TASK INPUTS section start

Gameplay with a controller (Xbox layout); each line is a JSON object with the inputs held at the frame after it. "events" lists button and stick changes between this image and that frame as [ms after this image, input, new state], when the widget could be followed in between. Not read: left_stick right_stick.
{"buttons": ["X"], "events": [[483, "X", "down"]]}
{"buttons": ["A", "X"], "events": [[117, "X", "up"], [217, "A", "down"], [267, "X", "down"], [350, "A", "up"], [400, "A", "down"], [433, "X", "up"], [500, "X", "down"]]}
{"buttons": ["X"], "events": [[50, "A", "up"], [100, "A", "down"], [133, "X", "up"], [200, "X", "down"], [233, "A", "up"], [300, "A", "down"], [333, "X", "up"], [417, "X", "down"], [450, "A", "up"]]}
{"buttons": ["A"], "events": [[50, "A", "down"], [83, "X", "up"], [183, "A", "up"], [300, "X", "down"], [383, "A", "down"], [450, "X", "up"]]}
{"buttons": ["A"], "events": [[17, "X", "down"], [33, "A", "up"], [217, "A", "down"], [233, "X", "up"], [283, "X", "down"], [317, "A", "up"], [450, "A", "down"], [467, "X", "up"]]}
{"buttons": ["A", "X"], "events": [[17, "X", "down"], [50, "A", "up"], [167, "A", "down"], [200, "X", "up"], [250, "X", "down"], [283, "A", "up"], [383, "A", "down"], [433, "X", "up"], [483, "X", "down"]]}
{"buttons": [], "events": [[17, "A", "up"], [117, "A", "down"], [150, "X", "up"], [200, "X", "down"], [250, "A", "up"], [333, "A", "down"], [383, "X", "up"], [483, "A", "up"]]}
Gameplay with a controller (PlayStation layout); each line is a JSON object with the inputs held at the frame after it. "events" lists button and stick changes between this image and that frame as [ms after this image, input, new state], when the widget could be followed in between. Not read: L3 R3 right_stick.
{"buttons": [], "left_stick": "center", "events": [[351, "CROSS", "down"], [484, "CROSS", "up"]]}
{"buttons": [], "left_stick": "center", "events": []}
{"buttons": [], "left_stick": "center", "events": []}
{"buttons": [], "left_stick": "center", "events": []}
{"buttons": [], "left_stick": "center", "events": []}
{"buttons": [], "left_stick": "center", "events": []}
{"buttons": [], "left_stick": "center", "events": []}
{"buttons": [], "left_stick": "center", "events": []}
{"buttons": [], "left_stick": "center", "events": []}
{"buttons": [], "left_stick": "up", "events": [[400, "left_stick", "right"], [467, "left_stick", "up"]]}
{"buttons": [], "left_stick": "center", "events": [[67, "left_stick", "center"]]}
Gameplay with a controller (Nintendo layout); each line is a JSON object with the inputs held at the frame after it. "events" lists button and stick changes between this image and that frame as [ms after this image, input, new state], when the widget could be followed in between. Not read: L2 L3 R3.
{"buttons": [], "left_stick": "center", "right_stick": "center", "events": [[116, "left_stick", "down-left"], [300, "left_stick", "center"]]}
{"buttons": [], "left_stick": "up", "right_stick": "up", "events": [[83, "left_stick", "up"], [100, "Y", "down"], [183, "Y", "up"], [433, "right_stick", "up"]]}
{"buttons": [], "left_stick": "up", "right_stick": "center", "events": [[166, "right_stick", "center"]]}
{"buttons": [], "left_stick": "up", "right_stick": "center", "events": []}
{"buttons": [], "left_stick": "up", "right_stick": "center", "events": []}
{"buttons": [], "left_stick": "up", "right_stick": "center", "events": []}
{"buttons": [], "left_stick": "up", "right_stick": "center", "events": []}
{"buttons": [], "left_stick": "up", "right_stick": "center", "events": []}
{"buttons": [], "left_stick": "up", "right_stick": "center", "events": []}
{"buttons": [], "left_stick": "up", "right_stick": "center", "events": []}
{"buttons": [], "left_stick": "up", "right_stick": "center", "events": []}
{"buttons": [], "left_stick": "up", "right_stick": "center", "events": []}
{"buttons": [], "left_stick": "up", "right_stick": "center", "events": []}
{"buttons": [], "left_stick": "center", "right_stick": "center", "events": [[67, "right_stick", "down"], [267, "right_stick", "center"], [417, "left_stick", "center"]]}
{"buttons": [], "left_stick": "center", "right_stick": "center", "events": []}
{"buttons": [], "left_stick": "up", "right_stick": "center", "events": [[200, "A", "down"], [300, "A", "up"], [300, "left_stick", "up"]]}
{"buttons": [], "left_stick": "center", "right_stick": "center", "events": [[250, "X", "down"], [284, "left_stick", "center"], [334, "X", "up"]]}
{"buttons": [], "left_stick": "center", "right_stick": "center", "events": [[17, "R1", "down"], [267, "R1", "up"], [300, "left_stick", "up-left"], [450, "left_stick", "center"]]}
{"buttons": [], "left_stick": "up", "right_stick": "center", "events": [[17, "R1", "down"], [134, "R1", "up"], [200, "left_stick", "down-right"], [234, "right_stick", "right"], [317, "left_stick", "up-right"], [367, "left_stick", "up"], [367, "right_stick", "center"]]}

TASK INPUTS section end

Copy all lines from the material above that hold the word "JSON".

| EXERCISE ANSWER |
Gameplay with a controller (Xbox layout); each line is a JSON object with the inputs held at the frame after it. "events" lists button and stick changes between this image and that frame as [ms after this image, input, new state], when the widget could be followed in between. Not read: left_stick right_stick.
Gameplay with a controller (PlayStation layout); each line is a JSON object with the inputs held at the frame after it. "events" lists button and stick changes between this image and that frame as [ms after this image, input, new state], when the widget could be followed in between. Not read: L3 R3 right_stick.
Gameplay with a controller (Nintendo layout); each line is a JSON object with the inputs held at the frame after it. "events" lists button and stick changes between this image and that frame as [ms after this image, input, new state], when the widget could be followed in between. Not read: L2 L3 R3.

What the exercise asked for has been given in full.